Bersamaan dengan itu mereka dikagetkan oleh
lengkingan jerit yang memilukan.Serta-merta Giano dan Al berlari mendekat ke arah
suara. Baru beberapa meter langkah kaki mereka meninggalkan ruang makan, sebuah
pemandangan mengagetkan mereka. Sheila berdiri berdiri terpaku di depan Pintu sebuah ruang kosong. Matanya memerah, dua
tangannya memegang kepalanya.
“Ada
apa Sheila?”
Giano
mendekati sahabatnya yang menatap tajam pada sebuah ruangan terbuka di
depannya. Tanpa menunggu jawaban Sheila, Mata Giano menangkap sosok yang
tergantung di balik pintu. Tidak seluruh tubuhnya tampak. Hanya Tidak jelas
siapa dia, Giano langsung berjalan mendekat. Matanya terbelalak setelah tahu
bahwa sosok itu laki-laki yang dicurigai meneror Rianti oleh teman-temannya .
“Mang
Sofyan!” teriaknya membelah gelap yang mulai pekat.
Jeritan
Giano yang mengiris, memanggil. Andara dan Al berlari mendekat. Mereka berlari
sekencang-kencangnya. Cuaca gelap tidak membuat mereka surut. Sheila sempat
terhuyung nyaris jatuh karena kakinya terantuk benda asing di
depannya.Kengereian di depan matanya memaksa dia lari menjauh.
“Ano,
kenapa dia, Ano?” teriak Sheila tidak kalah keras dengan teriakan Giano.
Sementara Rianti yang masih terbaring lemah
hanya bisa mengerahkan sisa tenaganya untuk bangun. Namun, baru saja dia
mencoba mengangkat kepalanya, sebuah tangan menariknya menjauh dari tempat itu.
Tarikan dengan kekuatan luar biasa hingga membuat tubuhnya seakan melayang di
udara. Matanya yang masih tersisa air mata meruam kembali. Ketakutan yang
membubung mengharuskan bibirnya menjerit sekencangnya. Namun, tangan besar yang
telah membawanya ke tempat asing itu, menutup mulutnya rapat-rapat.

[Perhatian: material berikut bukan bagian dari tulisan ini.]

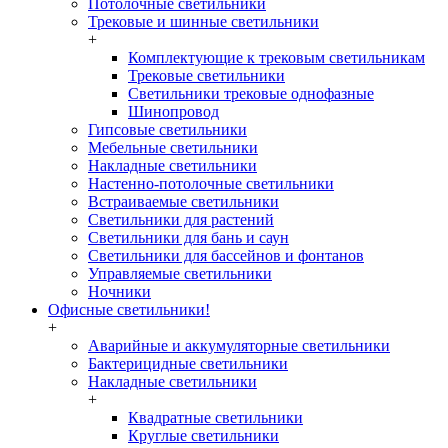
Потолочные светильники
Трековые и шинные светильники
+
Комплектующие к трековым светильникам
Трековые светильники
Светильники трековые однофазные
Шинопровод
Гипсовые светильники
Мебельные светильники
Накладные светильники
Настенно-потолочные светильники
Встраиваемые светильники
Светильники для растений
Светильники для бань и саун
Светильники для бассейнов и фонтанов
Управляемые светильники
Ночники
Офисные светильники!
+
Аварийные и аккумуляторные светильники
Бактерицидные светильники
Накладные светильники
+
Квадратные светильники
Круглые светильники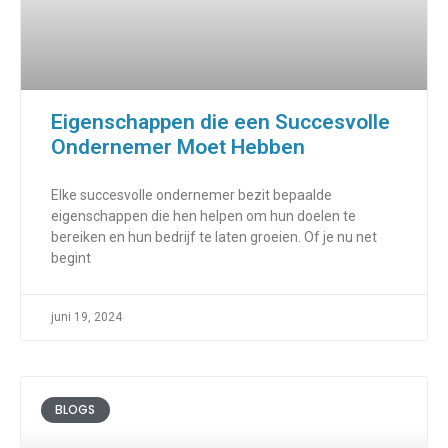
Eigenschappen die een Succesvolle
Ondernemer Moet Hebben
Elke succesvolle ondernemer bezit bepaalde
eigenschappen die hen helpen om hun doelen te
bereiken en hun bedrijf te laten groeien. Of je nu net
begint
juni 19, 2024
BLOGS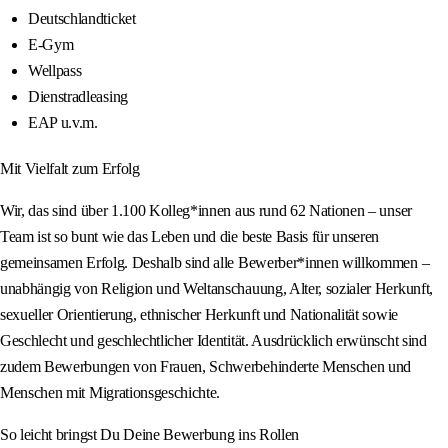
Deutschlandticket
E-Gym
Wellpass
Dienstradleasing
EAP u.v.m.
Mit Vielfalt zum Erfolg
Wir, das sind über 1.100 Kolleg*innen aus rund 62 Nationen – unser
Team ist so bunt wie das Leben und die beste Basis für unseren
gemeinsamen Erfolg. Deshalb sind alle Bewerber*innen willkommen –
unabhängig von Religion und Weltanschauung, Alter, sozialer Herkunft,
sexueller Orientierung, ethnischer Herkunft und Nationalität sowie
Geschlecht und geschlechtlicher Identität. Ausdrücklich erwünscht sind
zudem Bewerbungen von Frauen, Schwerbehinderte Menschen und
Menschen mit Migrationsgeschichte.
So leicht bringst Du Deine Bewerbung ins Rollen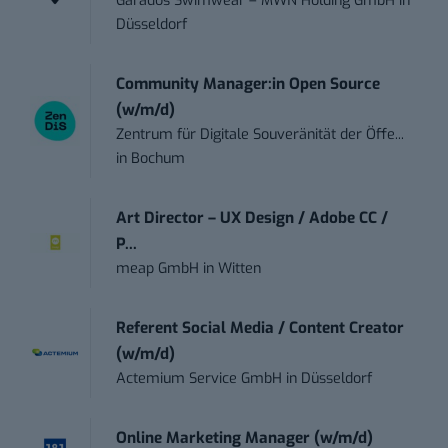
Garados Swimwear – MWN Holding GmbH
in
Düsseldorf
Community Manager:in Open Source
(w/m/d)
Zentrum für Digitale Souveränität der Öffe...
in
Bochum
Art Director – UX Design / Adobe CC /
P...
meap GmbH
in
Witten
Referent Social Media / Content Creator
(w/m/d)
Actemium Service GmbH
in
Düsseldorf
Online Marketing Manager (w/m/d)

Sementara, Giano, Al, Sheila, dan Andara sibuk
sekaligus panik dengan ditemukannya laki-laki yang tubuhnya tergantung di depan
pintu sebuah kamar. Mereka tidak mengetahui apa yang akan diperbuat.Hanya satu
yang bisa mereka lakukan, menghubungi polisi.
“Lama
banget sih, Pak Polisi ini?” Andara mulai mengeluh setelah merasa bosan menunggu.
“Bahkan
tidak ada yang menyahut,” jawab Giano bingung.
Memang
tidak mudah menghubungi polisi dari pulau kecil yang jaringan internetnya terhalang
oleh laut. Apalagi cuaca buruk dan waktu terus merangkak menuju malam.
“Benarkah
ini Mang Sofyan?” Andara teranga untuk meyakinkan sosok priya yang tergantung
di depannya.
“Benar,
An,” sahut Giano nyaris berbisik.
“Mengapa
bisa begini, Ano? Siapa yang telah melkukannya?”
“Tenang,
Andara! Kita tunggu saja hasil pemeriksaan polisi!”
“Aneh
banget. Sebenrnya siapa saja yang tinggal di vila ini, Ano. Kau bilang Mang
Sofyan hanya sendirian.” Andara terus mendesak.